DATASET CONTENT: Begin
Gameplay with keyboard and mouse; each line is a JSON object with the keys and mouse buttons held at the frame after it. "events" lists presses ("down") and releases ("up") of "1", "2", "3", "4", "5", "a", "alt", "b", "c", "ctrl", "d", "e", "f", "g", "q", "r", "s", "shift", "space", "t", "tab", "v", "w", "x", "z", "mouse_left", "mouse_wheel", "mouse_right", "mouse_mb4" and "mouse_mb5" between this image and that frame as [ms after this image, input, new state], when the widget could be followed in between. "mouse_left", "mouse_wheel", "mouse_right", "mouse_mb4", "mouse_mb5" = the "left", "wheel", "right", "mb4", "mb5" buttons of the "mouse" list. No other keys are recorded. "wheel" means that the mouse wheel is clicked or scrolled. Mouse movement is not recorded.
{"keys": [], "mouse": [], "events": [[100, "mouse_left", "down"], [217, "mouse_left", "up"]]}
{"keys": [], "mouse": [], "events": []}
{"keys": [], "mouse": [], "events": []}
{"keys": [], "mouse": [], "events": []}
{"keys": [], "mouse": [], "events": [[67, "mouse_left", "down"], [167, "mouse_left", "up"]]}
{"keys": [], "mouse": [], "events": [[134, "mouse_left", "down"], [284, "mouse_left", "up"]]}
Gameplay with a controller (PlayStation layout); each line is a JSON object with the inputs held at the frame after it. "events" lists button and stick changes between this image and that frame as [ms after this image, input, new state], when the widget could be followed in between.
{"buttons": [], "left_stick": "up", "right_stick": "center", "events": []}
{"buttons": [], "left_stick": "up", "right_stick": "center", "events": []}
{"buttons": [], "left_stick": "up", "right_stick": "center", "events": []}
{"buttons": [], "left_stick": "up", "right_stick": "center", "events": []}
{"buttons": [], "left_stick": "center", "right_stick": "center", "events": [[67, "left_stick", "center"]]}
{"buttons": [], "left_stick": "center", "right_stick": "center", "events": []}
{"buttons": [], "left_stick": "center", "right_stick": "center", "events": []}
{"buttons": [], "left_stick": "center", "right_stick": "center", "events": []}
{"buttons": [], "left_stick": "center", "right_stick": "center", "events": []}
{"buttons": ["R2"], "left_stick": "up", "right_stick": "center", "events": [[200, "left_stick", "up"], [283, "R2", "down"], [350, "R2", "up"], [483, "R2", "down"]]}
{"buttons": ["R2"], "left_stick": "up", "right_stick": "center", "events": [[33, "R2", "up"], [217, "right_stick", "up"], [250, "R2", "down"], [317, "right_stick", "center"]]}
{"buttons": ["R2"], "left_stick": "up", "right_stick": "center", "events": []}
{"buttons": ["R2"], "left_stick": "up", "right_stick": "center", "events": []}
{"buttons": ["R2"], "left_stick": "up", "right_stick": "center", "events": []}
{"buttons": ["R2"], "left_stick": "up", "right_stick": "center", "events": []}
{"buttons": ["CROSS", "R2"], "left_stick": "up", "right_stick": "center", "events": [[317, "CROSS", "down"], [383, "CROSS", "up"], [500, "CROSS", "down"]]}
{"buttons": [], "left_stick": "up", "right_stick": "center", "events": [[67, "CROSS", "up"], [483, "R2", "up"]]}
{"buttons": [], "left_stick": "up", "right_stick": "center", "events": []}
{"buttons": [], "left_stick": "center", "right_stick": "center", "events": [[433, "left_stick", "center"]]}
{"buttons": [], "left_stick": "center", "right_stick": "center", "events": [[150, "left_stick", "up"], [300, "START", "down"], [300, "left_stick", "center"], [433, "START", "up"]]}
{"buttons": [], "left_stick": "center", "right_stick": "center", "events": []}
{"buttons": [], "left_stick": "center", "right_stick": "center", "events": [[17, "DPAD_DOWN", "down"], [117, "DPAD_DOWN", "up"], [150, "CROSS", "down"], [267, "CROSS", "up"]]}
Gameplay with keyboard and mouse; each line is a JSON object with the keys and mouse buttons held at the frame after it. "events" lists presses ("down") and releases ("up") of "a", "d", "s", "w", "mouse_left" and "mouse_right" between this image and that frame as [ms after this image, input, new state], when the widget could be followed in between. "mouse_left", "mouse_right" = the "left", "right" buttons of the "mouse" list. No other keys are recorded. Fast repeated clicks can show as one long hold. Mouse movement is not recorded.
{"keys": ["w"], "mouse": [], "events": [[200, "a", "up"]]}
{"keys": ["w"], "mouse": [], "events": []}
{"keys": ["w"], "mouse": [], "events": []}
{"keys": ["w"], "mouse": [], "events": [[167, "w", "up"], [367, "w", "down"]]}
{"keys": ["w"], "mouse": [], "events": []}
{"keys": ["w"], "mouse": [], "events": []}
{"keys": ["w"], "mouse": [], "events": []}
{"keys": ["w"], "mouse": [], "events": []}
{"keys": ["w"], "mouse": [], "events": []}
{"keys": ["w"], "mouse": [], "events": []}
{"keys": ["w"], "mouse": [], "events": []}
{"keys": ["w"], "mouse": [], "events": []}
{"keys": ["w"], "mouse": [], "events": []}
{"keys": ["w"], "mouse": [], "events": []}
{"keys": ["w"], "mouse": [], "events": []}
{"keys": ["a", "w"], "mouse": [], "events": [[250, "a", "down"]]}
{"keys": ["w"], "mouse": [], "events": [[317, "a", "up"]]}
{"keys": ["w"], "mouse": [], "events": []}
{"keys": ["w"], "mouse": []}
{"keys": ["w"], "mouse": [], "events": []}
DATASET CONTENT: End
ACTION ITEM
Transcribe each record above exactly. Skip none.

EXERCISE ANSWER
Gameplay with keyboard and mouse; each line is a JSON object with the keys and mouse buttons held at the frame after it. "events" lists presses ("down") and releases ("up") of "1", "2", "3", "4", "5", "a", "alt", "b", "c", "ctrl", "d", "e", "f", "g", "q", "r", "s", "shift", "space", "t", "tab", "v", "w", "x", "z", "mouse_left", "mouse_wheel", "mouse_right", "mouse_mb4" and "mouse_mb5" between this image and that frame as [ms after this image, input, new state], when the widget could be followed in between. "mouse_left", "mouse_wheel", "mouse_right", "mouse_mb4", "mouse_mb5" = the "left", "wheel", "right", "mb4", "mb5" buttons of the "mouse" list. No other keys are recorded. "wheel" means that the mouse wheel is clicked or scrolled. Mouse movement is not recorded.
{"keys": [], "mouse": [], "events": [[100, "mouse_left", "down"], [217, "mouse_left", "up"]]}
{"keys": [], "mouse": [], "events": []}
{"keys": [], "mouse": [], "events": []}
{"keys": [], "mouse": [], "events": []}
{"keys": [], "mouse": [], "events": [[67, "mouse_left", "down"], [167, "mouse_left", "up"]]}
{"keys": [], "mouse": [], "events": [[134, "mouse_left", "down"], [284, "mouse_left", "up"]]}
Gameplay with a controller (PlayStation layout); each line is a JSON object with the inputs held at the frame after it. "events" lists button and stick changes between this image and that frame as [ms after this image, input, new state], when the widget could be followed in between.
{"buttons": [], "left_stick": "up", "right_stick": "center", "events": []}
{"buttons": [], "left_stick": "up", "right_stick": "center", "events": []}
{"buttons": [], "left_stick": "up", "right_stick": "center", "events": []}
{"buttons": [], "left_stick": "up", "right_stick": "center", "events": []}
{"buttons": [], "left_stick": "center", "right_stick": "center", "events": [[67, "left_stick", "center"]]}
{"buttons": [], "left_stick": "center", "right_stick": "center", "events": []}
{"buttons": [], "left_stick": "center", "right_stick": "center", "events": []}
{"buttons": [], "left_stick": "center", "right_stick": "center", "events": []}
{"buttons": [], "left_stick": "center", "right_stick": "center", "events": []}
{"buttons": ["R2"], "left_stick": "up", "right_stick": "center", "events": [[200, "left_stick", "up"], [283, "R2", "down"], [350, "R2", "up"], [483, "R2", "down"]]}
{"buttons": ["R2"], "left_stick": "up", "right_stick": "center", "events": [[33, "R2", "up"], [217, "right_stick", "up"], [250, "R2", "down"], [317, "right_stick", "center"]]}
{"buttons": ["R2"], "left_stick": "up", "right_stick": "center", "events": []}
{"buttons": ["R2"], "left_stick": "up", "right_stick": "center", "events": []}
{"buttons": ["R2"], "left_stick": "up", "right_stick": "center", "events": []}
{"buttons": ["R2"], "left_stick": "up", "right_stick": "center", "events": []}
{"buttons": ["CROSS", "R2"], "left_stick": "up", "right_stick": "center", "events": [[317, "CROSS", "down"], [383, "CROSS", "up"], [500, "CROSS", "down"]]}
{"buttons": [], "left_stick": "up", "right_stick": "center", "events": [[67, "CROSS", "up"], [483, "R2", "up"]]}
{"buttons": [], "left_stick": "up", "right_stick": "center", "events": []}
{"buttons": [], "left_stick": "center", "right_stick": "center", "events": [[433, "left_stick", "center"]]}
{"buttons": [], "left_stick": "center", "right_stick": "center", "events": [[150, "left_stick", "up"], [300, "START", "down"], [300, "left_stick", "center"], [433, "START", "up"]]}
{"buttons": [], "left_stick": "center", "right_stick": "center", "events": []}
{"buttons": [], "left_stick": "center", "right_stick": "center", "events": [[17, "DPAD_DOWN", "down"], [117, "DPAD_DOWN", "up"], [150, "CROSS", "down"], [267, "CROSS", "up"]]}
Gameplay with keyboard and mouse; each line is a JSON object with the keys and mouse buttons held at the frame after it. "events" lists presses ("down") and releases ("up") of "a", "d", "s", "w", "mouse_left" and "mouse_right" between this image and that frame as [ms after this image, input, new state], when the widget could be followed in between. "mouse_left", "mouse_right" = the "left", "right" buttons of the "mouse" list. No other keys are recorded. Fast repeated clicks can show as one long hold. Mouse movement is not recorded.
{"keys": ["w"], "mouse": [], "events": [[200, "a", "up"]]}
{"keys": ["w"], "mouse": [], "events": []}
{"keys": ["w"], "mouse": [], "events": []}
{"keys": ["w"], "mouse": [], "events": [[167, "w", "up"], [367, "w", "down"]]}
{"keys": ["w"], "mouse": [], "events": []}
{"keys": ["w"], "mouse": [], "events": []}
{"keys": ["w"], "mouse": [], "events": []}
{"keys": ["w"], "mouse": [], "events": []}
{"keys": ["w"], "mouse": [], "events": []}
{"keys": ["w"], "mouse": [], "events": []}
{"keys": ["w"], "mouse": [], "events": []}
{"keys": ["w"], "mouse": [], "events": []}
{"keys": ["w"], "mouse": [], "events": []}
{"keys": ["w"], "mouse": [], "events": []}
{"keys": ["w"], "mouse": [], "events": []}
{"keys": ["a", "w"], "mouse": [], "events": [[250, "a", "down"]]}
{"keys": ["w"], "mouse": [], "events": [[317, "a", "up"]]}
{"keys": ["w"], "mouse": [], "events": []}
{"keys": ["w"], "mouse": []}
{"keys": ["w"], "mouse": [], "events": []}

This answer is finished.